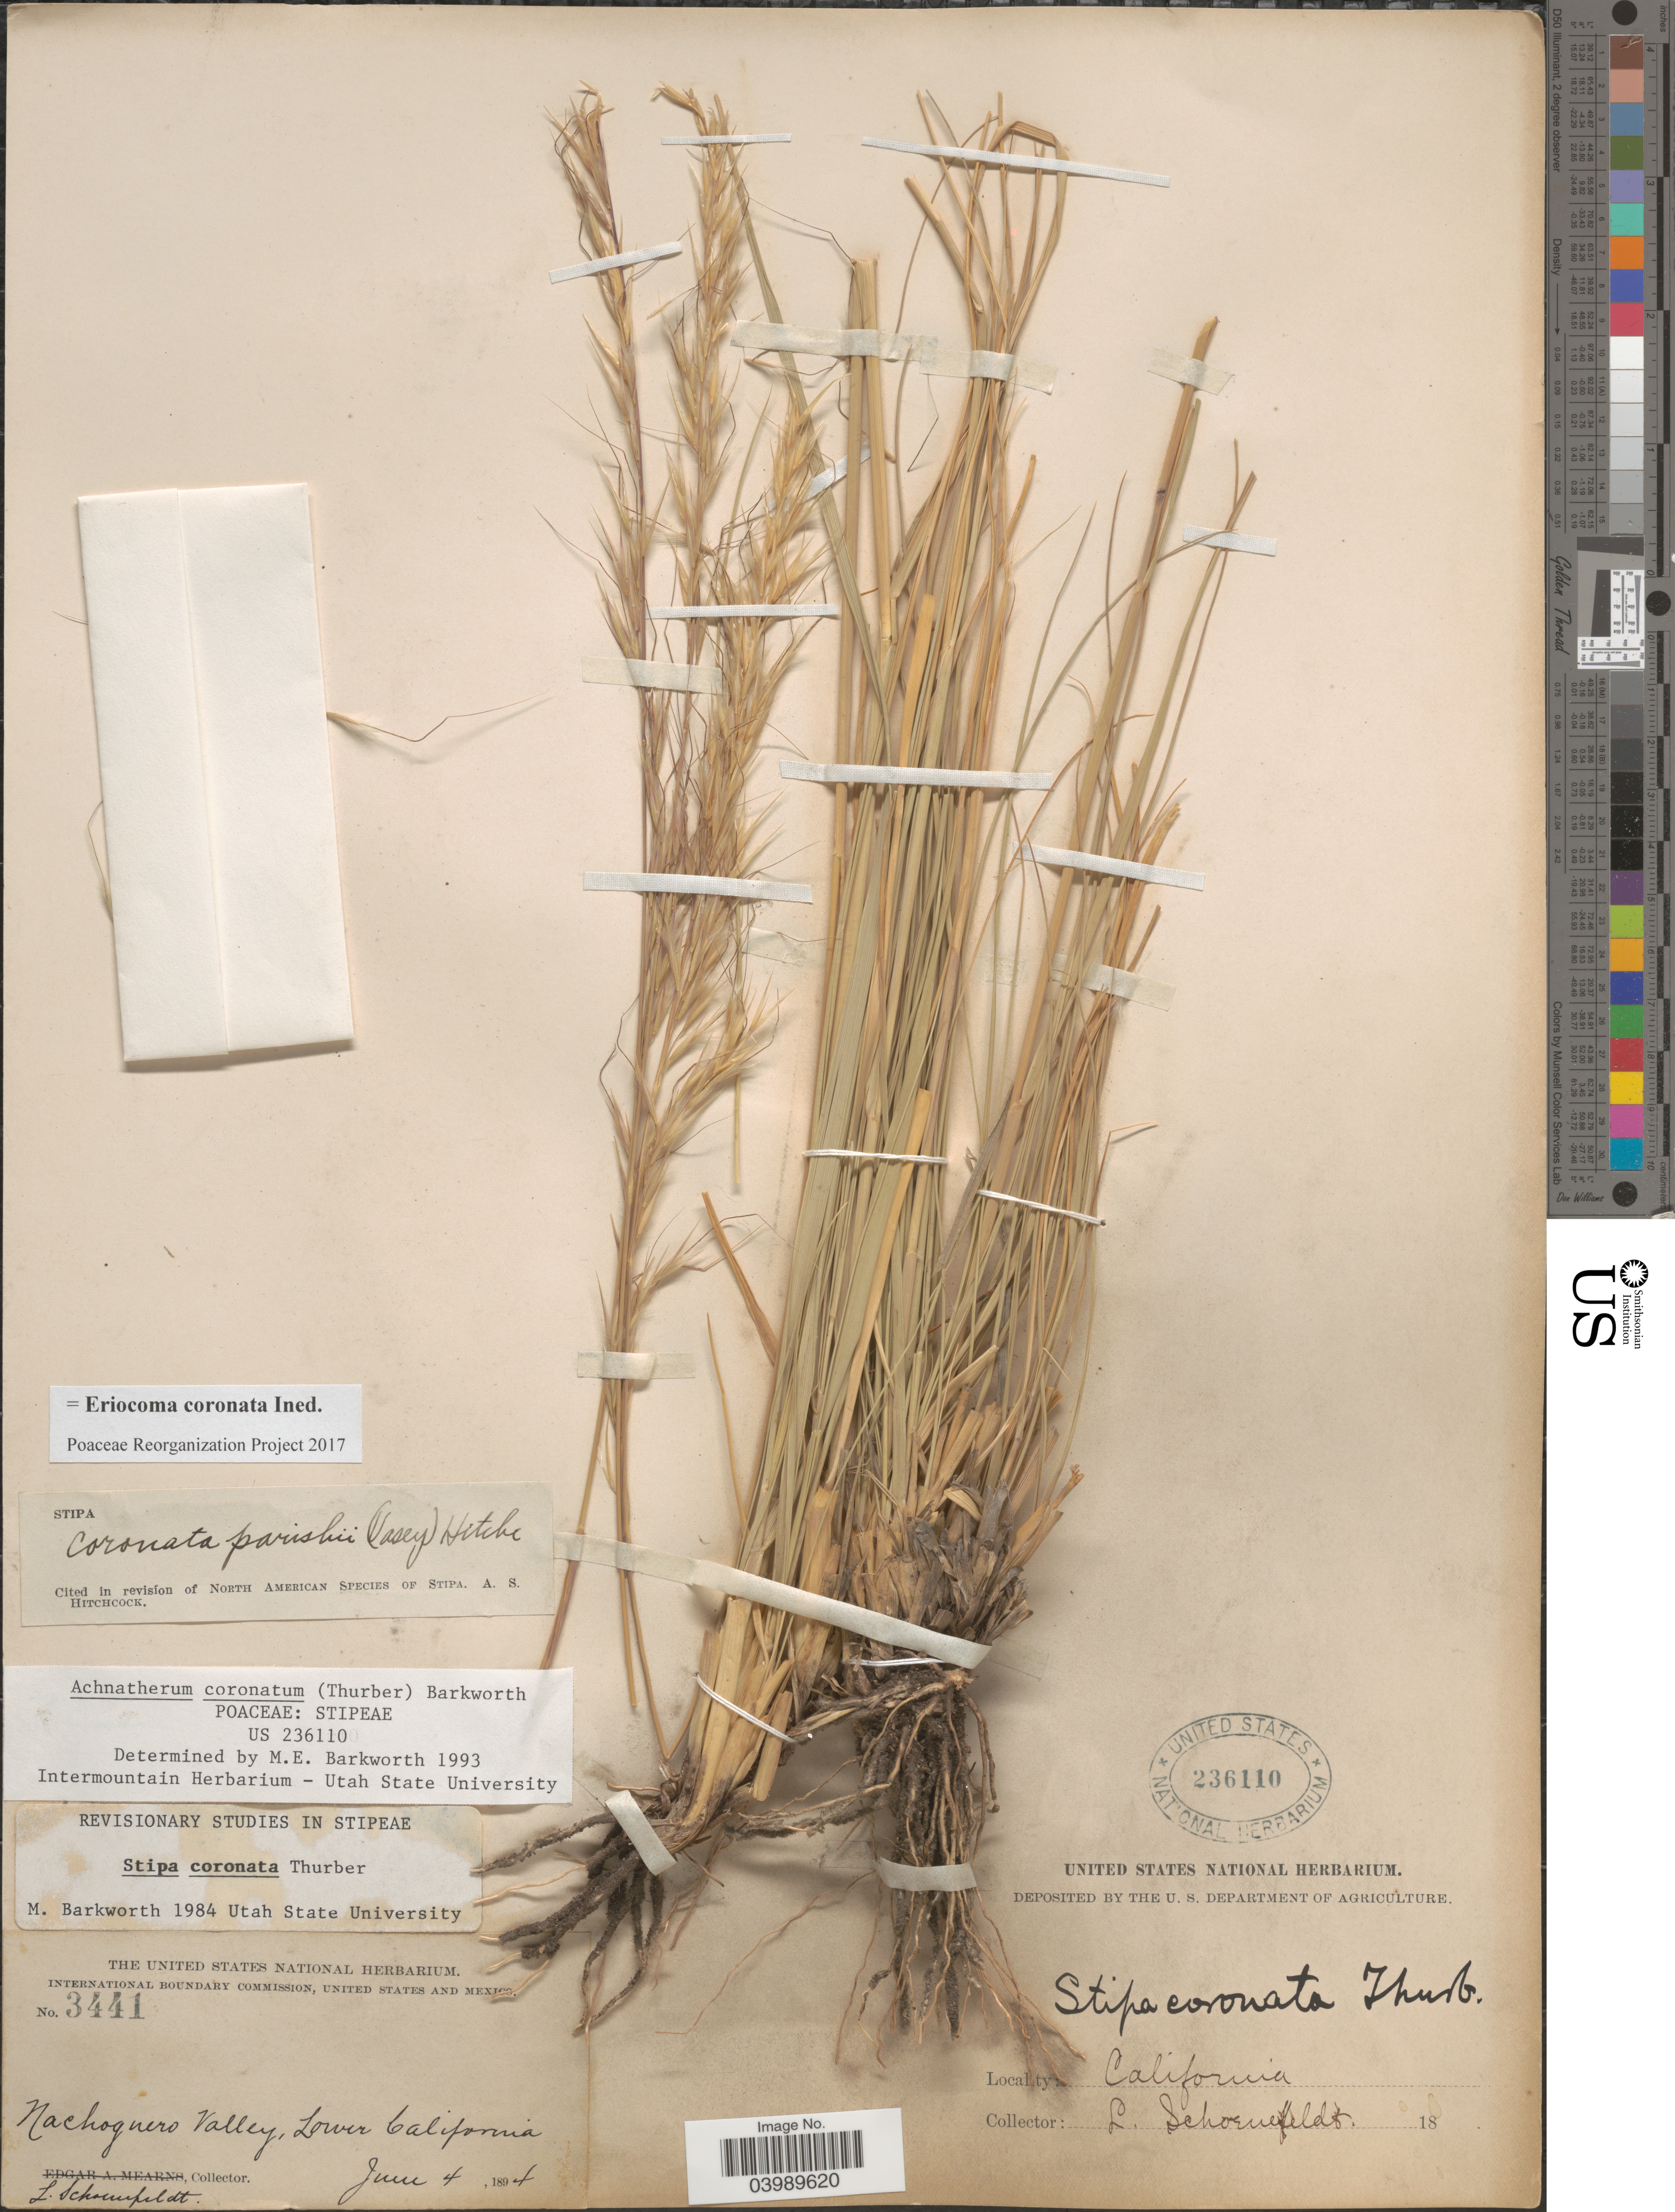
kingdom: Plantae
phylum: Tracheophyta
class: Liliopsida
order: Poales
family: Poaceae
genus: Eriocoma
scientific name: Eriocoma coronata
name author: (Thurb.) Romasch.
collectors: L. Schoenefeldt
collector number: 3441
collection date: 1894-06-04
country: United States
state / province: California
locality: Nachoguero Valley, Lower California.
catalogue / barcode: US 236110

→ WORK INSTRUCTIONS
Update the lines of every item above, changing "collection date" to "date collected" and leaving everything else unchanged. Omit the pictures from your answer.

→ TASK SOLUTION
kingdom: Plantae
phylum: Tracheophyta
class: Liliopsida
order: Poales
family: Poaceae
genus: Eriocoma
scientific name: Eriocoma coronata
name author: (Thurb.) Romasch.
collectors: L. Schoenefeldt
collector number: 3441
date collected: 1894-06-04
country: United States
state / province: California
locality: Nachoguero Valley, Lower California.
catalogue / barcode: US 236110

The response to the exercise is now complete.